Re-Usekah brings back ancient tradition through sustainability
The Daily News
They created a Sukkah, a historical Jewish shelter, and won second place in the Sukkahville International Architectural Design Competition in Toronto, where competition came from across the globe.
This was the first time Ball State has participated in Sukkahville, which takes place during the Jewish week-long holiday Sukkot.
“Sukkahs are very much still used, they’re still a real part of the Jewish community,” said Julie Musial, a CAP graduate student. “Every year they gather in Sukkahs. It’s all still very relevant, which is a cool part of the project. It was very humbling to be a touchstone back to what’s happening in the modern Jewish faith today. That was eye-opening to see.”
Each year, the Jewish community celebrates with Sukkot, a seven-day Jewish festival commemorating their ancestors’ nomadic period after leaving Egypt, when the Israelites dwelled 40 years in the wilderness. The temporary shelters they lived in were called Sukkahs.
During Sukkot, families live in Sukkahs, eating meals or actually sleeping in the structure.
Kehilla Residential Programme of Toronto created Sukkahville in 2011 to help support the Jewish community in the Toronto area by meeting their affordable housing needs.
Mahesh Daas, chairperson of the CAP Department, said the competition gained national recognition for Ball State’s architecture college. Daas said while the group recreated an ancient structure, the project is applicable in today’s world with creating shelters from repurposed materials.
“This is how people in large parts of the world live,” Daas said. “Millions of people are living in these conditions, so how can we help this cause?

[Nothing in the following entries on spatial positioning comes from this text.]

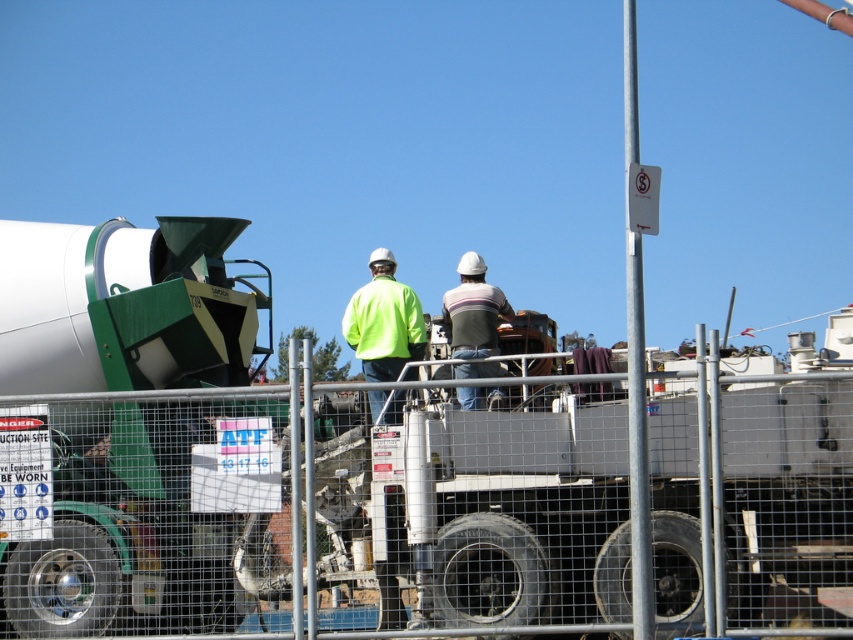
You are a safety inspector at the construction site and need to identify the worker with the larger safety gear. Which worker should you approach first, the one wearing the neon yellow jacket at center or the one wearing the striped cotton shirt at center?

You should approach the worker wearing the neon yellow jacket at center first because the neon yellow jacket at center is larger in size than the striped cotton shirt at center, indicating it might be the correct safety gear required for the site.

You are a safety inspector at the construction site. You need to ensure that the silver metallic pole at upper center and the neon yellow jacket at center are visible from the control tower. Given that the pole is bigger, which object is more likely to be easily visible from a distance?

The silver metallic pole at upper center is bigger than the neon yellow jacket at center, so it is more likely to be easily visible from a distance.

You are a safety inspector at the construction site and need to ensure workers are positioned safely. You see the neon yellow jacket at center and the striped cotton shirt at center. Which worker is closer to the left side of the scene?

The neon yellow jacket at center is closer to the left side of the scene because it is positioned to the left of the striped cotton shirt at center.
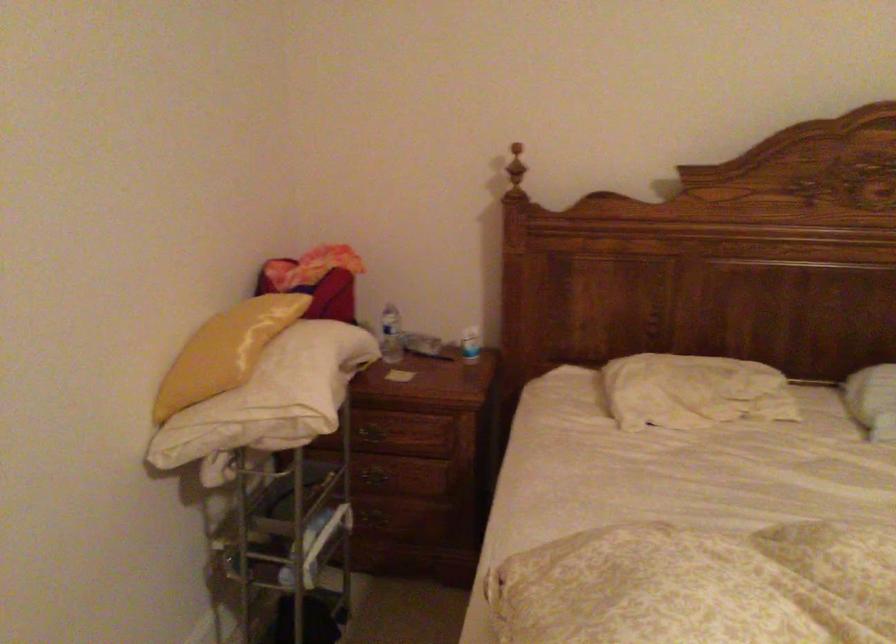
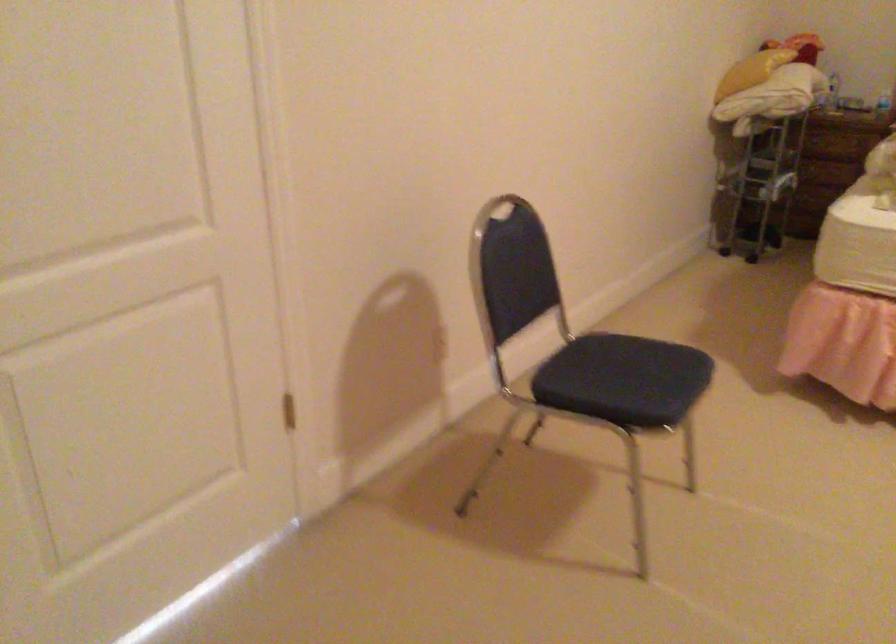
Question: The images are taken continuously from a first-person perspective. In which direction are you moving?

Choices:
 (A) Left
 (B) Right
 (C) Forward
 (D) Backward

Answer: (D)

Sukkahville is a great example of how architecture brings together design, community and sustainability.”
Musial said the international aspect of the competition was impressive. The winners are from Greece, while people from South America, France, Russia and other countries were a part of the project.
Over the summer, Andrea Swartz, associate professor of architecture, submitted a design for the contest. Out of the 80 submissions, hers was one of the six finalists selected.
Swartz then gathered three architecture students and a faculty colleague and began the creation of their Sukkah in her backyard. The project had been in motion since June; as plans were made, resources were found and the Sukkah was constructed. They named the project “Re-Usekah,” because the project was made of repurposed items. Recycled pallets, or stacking shelves, and daylily stalks were interwoven to create the Sukkah.
“One of my favorite aspects of the design was re-use,” said Shannon Buchanan, a senior architecture major. “Re-use is important to conserve resources and by implementing re-use we have taught the community that you can make something beautiful out of old, worn objects — in our case, it was old pallets, and reclaimed wood.”
The group participated in the festival breaking of bread, as around 60 people gathered in a Sukkah.
“We got to be a part of that — it was amazing,” Musial said. “We were so humbled to be a part of the historical and religious aspect of this. It’s empowering to students. We are going out into the real world and doing something with impact; that’s an important message for me.”
Once they arrived to Toronto, they had two and a half days to build the Sukkah on a city plaza. They found themselves surrounded by families, music and dancing, as the festival took over part of the city.
“It was fantastic to see people wandering in and out, sitting in, photographing, something we built,” Swartz said.
Swartz said it was an honor to be in second place, and it gave the group the opportunity to talk about Ball State with people from around the world.
Musial said it was the most profound thing she has done in her education.
The group had to build around several aspects that were historical, religious, environmental and architectural. Musial said during the festival, people stopped at their Sukkah and recalled old memories, of being in their great grandmother’s Sukkah.
“It reaffirmed what I want to do,” Musial said. “Getting to meet a new culture through architecture and through the festival, getting infused in this community — they’re such kind, warm people, they treated everyone like family. I can’t take a picture of it, it’s hard to write about it, or explain. It was life changing.”